Find every line below where the word "prostate" occurs. Then say how many there are, giving only the number.

- Exercise data -
>>

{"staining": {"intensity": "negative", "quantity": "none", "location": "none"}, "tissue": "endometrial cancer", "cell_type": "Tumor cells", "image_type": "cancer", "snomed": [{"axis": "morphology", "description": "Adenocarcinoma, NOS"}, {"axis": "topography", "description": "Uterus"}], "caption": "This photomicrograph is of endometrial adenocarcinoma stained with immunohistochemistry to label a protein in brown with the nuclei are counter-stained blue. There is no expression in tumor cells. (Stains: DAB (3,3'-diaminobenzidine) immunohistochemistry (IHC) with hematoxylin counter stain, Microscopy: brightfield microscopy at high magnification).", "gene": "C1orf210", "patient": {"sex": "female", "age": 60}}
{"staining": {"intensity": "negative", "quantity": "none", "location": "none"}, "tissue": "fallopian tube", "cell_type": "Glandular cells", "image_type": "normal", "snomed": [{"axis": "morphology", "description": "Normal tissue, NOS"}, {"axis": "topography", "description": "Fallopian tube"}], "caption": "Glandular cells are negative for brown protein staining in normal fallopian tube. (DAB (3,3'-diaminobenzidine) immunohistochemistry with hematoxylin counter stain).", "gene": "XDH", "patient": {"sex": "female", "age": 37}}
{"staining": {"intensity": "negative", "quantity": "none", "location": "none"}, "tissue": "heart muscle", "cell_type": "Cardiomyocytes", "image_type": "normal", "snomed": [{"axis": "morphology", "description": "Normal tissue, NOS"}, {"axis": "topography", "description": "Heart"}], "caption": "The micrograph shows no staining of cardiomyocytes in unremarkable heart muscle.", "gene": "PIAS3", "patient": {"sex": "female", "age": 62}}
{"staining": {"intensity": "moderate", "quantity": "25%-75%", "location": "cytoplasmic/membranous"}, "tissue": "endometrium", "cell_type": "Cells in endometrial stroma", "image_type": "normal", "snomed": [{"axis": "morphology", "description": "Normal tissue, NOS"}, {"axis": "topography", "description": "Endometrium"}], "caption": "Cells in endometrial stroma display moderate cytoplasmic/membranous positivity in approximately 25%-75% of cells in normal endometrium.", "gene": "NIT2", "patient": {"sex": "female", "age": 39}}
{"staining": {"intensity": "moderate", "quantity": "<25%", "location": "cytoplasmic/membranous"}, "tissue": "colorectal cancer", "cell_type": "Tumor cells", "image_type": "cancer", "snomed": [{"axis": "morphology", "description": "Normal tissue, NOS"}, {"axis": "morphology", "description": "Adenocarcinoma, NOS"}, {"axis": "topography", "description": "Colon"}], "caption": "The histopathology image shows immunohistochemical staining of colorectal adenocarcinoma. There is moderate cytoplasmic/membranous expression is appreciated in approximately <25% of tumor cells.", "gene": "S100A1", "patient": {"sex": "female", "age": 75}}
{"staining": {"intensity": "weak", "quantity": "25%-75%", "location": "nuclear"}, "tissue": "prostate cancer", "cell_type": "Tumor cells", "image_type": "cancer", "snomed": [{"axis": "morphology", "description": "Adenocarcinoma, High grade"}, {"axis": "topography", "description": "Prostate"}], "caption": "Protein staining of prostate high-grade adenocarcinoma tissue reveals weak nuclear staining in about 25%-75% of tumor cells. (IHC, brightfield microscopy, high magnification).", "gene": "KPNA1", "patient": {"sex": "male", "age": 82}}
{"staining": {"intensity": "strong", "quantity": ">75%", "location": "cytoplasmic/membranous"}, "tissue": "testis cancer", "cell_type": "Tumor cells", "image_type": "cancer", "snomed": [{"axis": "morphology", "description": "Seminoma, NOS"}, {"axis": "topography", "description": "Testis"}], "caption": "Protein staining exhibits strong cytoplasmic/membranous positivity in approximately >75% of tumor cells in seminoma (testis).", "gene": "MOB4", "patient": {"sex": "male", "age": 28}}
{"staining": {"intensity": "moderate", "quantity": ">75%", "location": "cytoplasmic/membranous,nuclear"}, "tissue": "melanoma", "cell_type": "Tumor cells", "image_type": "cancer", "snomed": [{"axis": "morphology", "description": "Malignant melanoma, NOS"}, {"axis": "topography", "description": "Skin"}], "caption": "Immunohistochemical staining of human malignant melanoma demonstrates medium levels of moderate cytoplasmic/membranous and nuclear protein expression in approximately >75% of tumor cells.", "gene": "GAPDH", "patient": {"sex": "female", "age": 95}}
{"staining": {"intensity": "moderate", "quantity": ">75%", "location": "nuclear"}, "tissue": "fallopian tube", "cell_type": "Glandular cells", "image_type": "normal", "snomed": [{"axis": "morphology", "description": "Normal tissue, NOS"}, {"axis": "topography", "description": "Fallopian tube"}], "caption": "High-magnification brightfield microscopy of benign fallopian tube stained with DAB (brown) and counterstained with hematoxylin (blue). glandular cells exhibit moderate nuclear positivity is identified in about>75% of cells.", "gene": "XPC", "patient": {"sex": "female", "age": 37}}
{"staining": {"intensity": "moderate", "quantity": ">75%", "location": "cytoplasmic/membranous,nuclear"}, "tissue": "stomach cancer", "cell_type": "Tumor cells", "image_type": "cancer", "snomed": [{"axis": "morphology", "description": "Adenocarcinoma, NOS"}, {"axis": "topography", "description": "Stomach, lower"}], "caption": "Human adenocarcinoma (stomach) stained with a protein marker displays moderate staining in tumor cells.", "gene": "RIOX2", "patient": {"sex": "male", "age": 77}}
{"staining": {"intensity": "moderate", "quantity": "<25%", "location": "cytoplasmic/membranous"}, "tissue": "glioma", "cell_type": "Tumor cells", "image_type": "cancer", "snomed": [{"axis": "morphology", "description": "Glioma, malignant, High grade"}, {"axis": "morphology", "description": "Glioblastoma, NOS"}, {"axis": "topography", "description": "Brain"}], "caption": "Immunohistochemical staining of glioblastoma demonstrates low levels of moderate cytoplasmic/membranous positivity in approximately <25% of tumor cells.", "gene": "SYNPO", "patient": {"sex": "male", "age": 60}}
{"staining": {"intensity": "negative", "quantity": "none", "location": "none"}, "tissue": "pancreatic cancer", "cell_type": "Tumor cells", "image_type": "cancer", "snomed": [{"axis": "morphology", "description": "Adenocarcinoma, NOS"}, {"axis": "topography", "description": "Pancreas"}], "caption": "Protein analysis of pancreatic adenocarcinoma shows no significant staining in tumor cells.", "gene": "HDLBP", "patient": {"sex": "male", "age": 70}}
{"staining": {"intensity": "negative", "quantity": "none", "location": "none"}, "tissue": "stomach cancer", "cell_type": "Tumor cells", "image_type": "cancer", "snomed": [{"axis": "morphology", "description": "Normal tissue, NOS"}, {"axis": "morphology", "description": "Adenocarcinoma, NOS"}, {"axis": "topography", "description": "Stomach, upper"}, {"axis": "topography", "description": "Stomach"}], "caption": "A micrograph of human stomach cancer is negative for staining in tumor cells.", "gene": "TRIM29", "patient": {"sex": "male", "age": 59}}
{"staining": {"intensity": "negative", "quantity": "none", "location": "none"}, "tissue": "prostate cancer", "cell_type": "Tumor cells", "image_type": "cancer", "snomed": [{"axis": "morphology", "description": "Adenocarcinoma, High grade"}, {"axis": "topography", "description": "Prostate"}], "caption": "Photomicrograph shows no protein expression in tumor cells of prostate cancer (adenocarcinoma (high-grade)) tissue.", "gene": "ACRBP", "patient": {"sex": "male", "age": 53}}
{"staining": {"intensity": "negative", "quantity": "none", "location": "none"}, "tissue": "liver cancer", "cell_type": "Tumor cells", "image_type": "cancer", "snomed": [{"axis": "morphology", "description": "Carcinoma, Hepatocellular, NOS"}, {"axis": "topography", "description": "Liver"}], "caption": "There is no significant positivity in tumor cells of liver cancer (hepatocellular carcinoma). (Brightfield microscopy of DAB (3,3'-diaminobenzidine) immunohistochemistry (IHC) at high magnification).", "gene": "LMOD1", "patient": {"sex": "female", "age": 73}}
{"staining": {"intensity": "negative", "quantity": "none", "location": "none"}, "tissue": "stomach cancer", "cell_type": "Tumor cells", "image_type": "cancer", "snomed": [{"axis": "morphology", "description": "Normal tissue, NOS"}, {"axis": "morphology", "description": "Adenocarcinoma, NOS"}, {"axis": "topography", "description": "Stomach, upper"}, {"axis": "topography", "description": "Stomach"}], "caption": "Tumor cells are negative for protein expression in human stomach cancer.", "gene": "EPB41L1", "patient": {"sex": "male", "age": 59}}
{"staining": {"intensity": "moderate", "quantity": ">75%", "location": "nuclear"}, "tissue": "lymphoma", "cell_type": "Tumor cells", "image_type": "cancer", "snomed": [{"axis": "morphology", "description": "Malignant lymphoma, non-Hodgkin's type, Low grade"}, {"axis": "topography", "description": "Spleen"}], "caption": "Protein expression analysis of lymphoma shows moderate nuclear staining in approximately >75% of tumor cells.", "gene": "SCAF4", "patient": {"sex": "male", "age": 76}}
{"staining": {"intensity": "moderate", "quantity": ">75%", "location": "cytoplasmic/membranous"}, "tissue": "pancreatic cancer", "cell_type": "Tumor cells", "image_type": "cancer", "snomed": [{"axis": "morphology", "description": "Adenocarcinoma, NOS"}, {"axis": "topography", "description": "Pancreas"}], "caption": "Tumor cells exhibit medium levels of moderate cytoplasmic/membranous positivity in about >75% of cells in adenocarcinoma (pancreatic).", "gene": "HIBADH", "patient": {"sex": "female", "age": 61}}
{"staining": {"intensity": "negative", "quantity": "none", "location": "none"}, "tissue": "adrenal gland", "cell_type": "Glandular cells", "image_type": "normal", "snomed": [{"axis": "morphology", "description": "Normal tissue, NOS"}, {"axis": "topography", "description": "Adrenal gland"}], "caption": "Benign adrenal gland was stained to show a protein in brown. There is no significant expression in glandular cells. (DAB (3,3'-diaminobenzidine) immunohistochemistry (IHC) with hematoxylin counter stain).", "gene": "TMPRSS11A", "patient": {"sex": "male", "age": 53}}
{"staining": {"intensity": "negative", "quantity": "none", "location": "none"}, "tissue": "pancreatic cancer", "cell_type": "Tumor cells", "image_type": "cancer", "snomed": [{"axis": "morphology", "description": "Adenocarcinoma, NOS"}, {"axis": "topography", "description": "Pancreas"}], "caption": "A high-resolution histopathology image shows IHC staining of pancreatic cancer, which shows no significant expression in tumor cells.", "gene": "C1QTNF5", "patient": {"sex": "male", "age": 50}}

<<

- Result of this task -
2